One goal of the book is to counter a prevailing emphasis in Qing history and art history on the reign of Kangxi’s grandson, the Qianlong emperor (r. 1735–1795). By understanding how Kangxi’s conception for, and realization of, the Mountain Estate differed from those of his successors, particularly Qianlong, I hope to be able to use the imperial park as evidence in larger arguments about evolving ideologies and understandings of emperorship during the Qing. In the coming months, I will turn to new sources of evidence, particularly archival materials, as I gather data useful for mapping the Mountain Estate under the Kangxi emperor. Digital mapping and spatial analysis offer historians of gardens and landscapes powerful new tools for peeling back layers of change at a site in order to expose earlier strata of development.

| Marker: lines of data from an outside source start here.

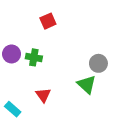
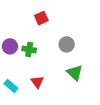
gray circle: (98, 63) -> (67, 44), moved
cyan rectangle: (13, 109) -> (11, 86), moved

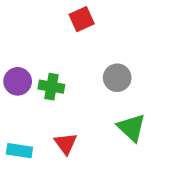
red square: (41, 18) -> (82, 19), moved
cyan rectangle: (11, 86) -> (19, 151), turned -32

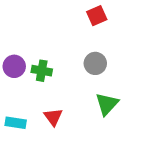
red square: (82, 19) -> (97, 16), moved
green triangle: (131, 128) -> (107, 104), turned 30

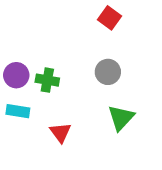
red square: (97, 16) -> (109, 18), turned -30
cyan rectangle: (16, 123) -> (18, 111), moved

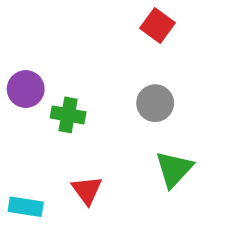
purple circle: (16, 75) -> (26, 89), moved
cyan rectangle: (18, 111) -> (26, 207), moved

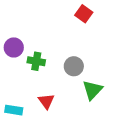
gray circle: (155, 103) -> (74, 66), moved

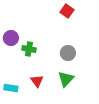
gray circle: (74, 66) -> (68, 53), moved
green triangle: (93, 90) -> (66, 79), moved

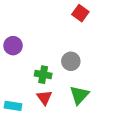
green cross: (29, 49) -> (43, 75), moved
gray circle: (68, 53) -> (71, 61), moved

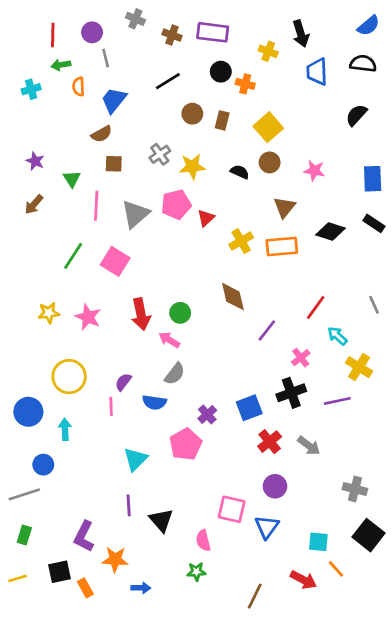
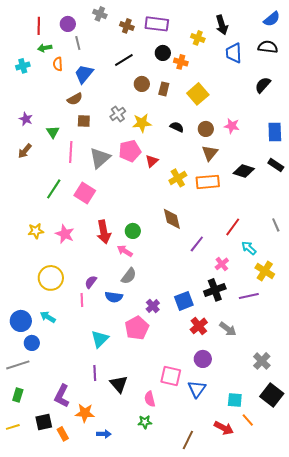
brown circle: (270, 162) -> (206, 129), moved
blue circle: (28, 412) -> (21, 321), moved
cyan arrow: (65, 429) -> (48, 317), turned -56
gray cross: (355, 489) -> (262, 361), turned 30

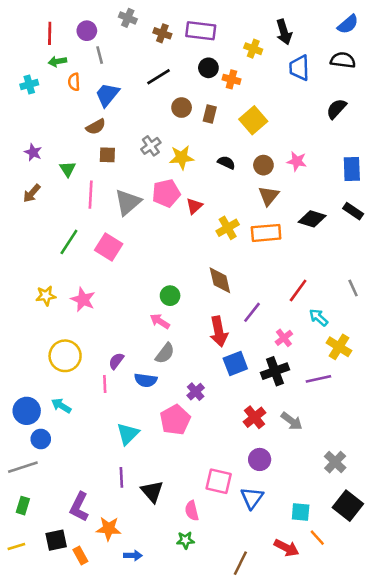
red arrow: (104, 232) -> (219, 331), moved
blue square: (184, 301) -> (235, 363), moved

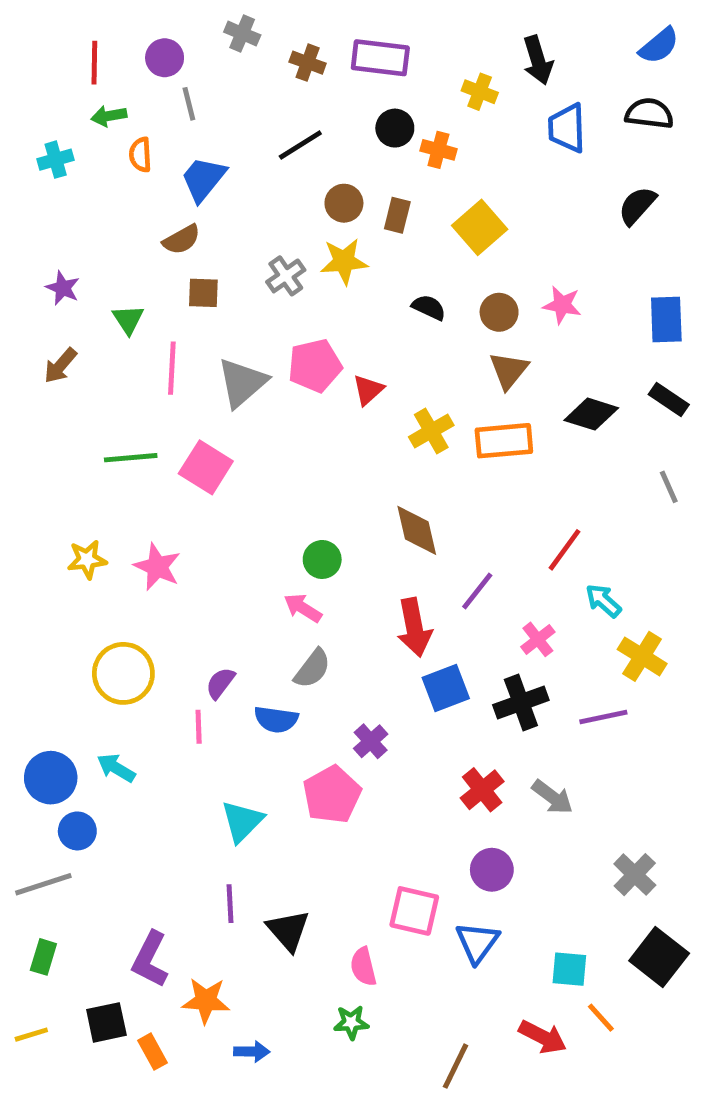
yellow star: (182, 157) -> (344, 261), moved
green line: (69, 242) -> (131, 458), turned 52
gray line: (353, 288) -> (669, 487), moved

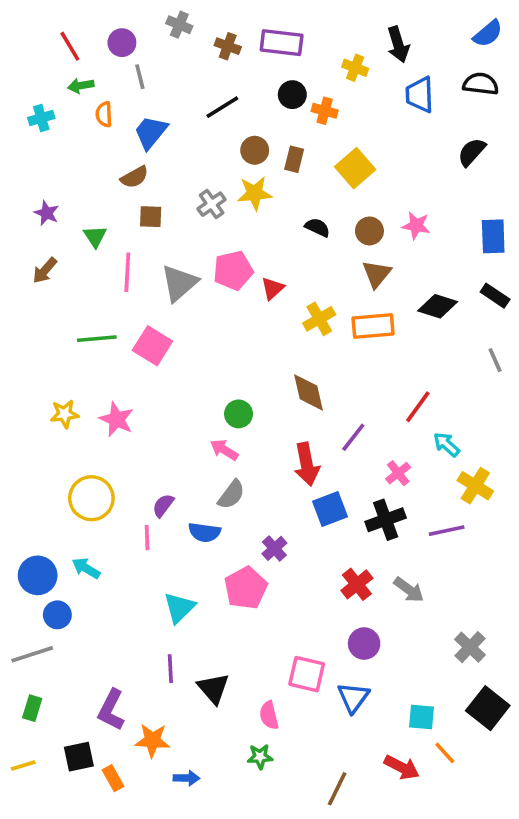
red line: (94, 63) -> (70, 46), turned -32

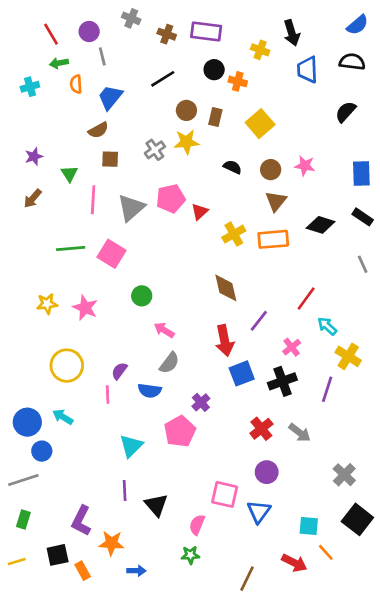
purple star: (47, 213) -> (34, 156), turned 30
green circle: (239, 414) -> (142, 296), moved
purple line: (447, 531) -> (327, 389), turned -60
pink semicircle: (269, 715) -> (197, 525), turned 36

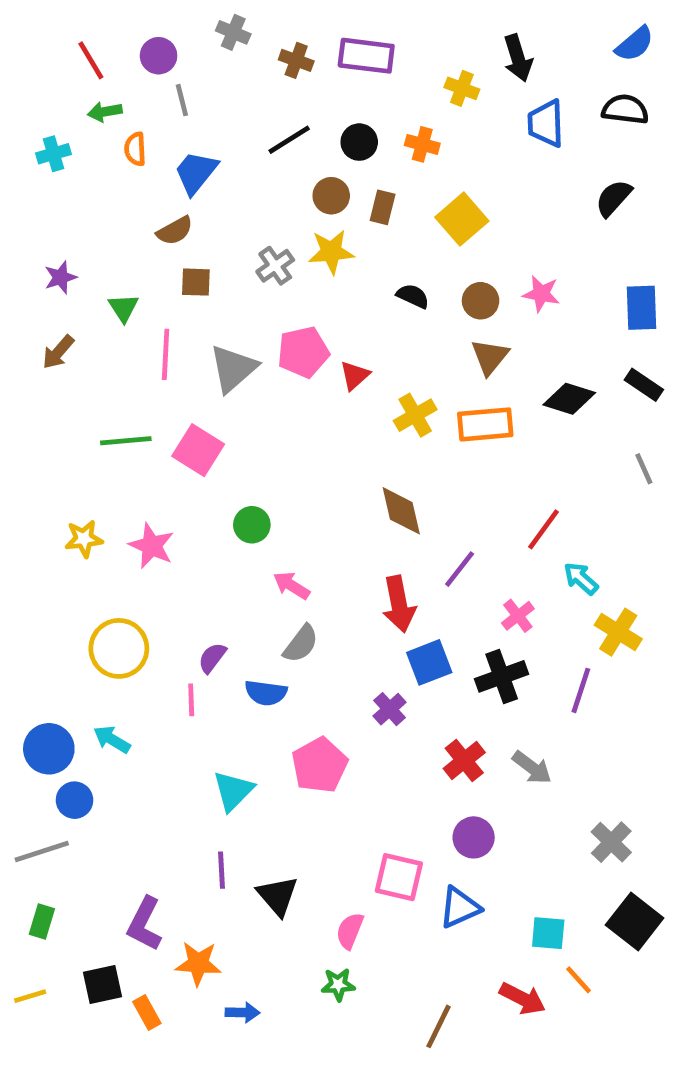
black circle: (214, 70) -> (359, 142), moved
purple cross: (201, 402) -> (390, 709), moved
blue triangle: (259, 512) -> (460, 907), turned 30

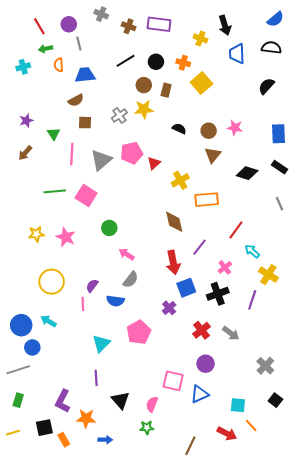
blue trapezoid: (196, 172) -> (85, 75), turned 45
yellow square: (462, 219) -> (202, 83), moved
orange rectangle: (485, 424) -> (207, 200), moved
black triangle: (278, 896) -> (120, 400), moved
black square: (635, 921) -> (275, 400), size x0.6

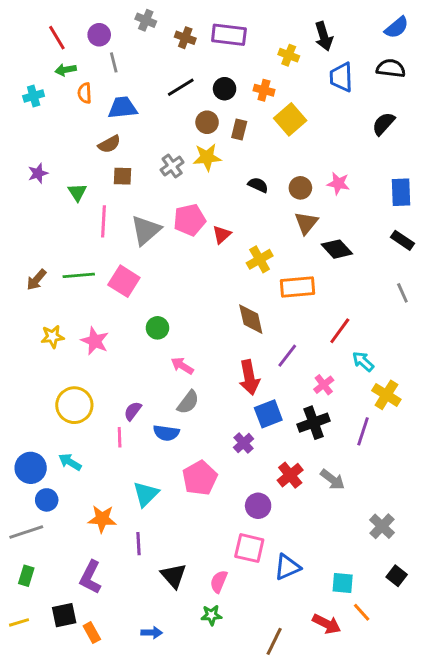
brown arrow: (25, 153) -> (36, 280), moved
black diamond: (247, 173) -> (337, 249), moved, turned 30
purple circle: (206, 364) -> (258, 506), moved
orange star: (86, 418) -> (102, 519), moved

These projects, in turn, have stimulated my interest in the movement of objects and images in the early modern world, as well as the role of art and exchange in international diplomacy of the era. To this end, I am working on an edited volume exploring the role of landscape in the articulation and exercise of state identity, ideology, and power across the early modern world. Stemming from a panel organized at the College Art Association 2014 annual meeting, “Early Modern Imperial Landscapes in Comparative Perspective,” the volume gathers contributions that address East and South Asia, the Islamic world, and Europe in order to understand ways in which changes in communication, mobility, technology, and the economy, all of which influenced the nature of state-society relations, were negotiated through landscapes produced by, or in response to, early modern courts.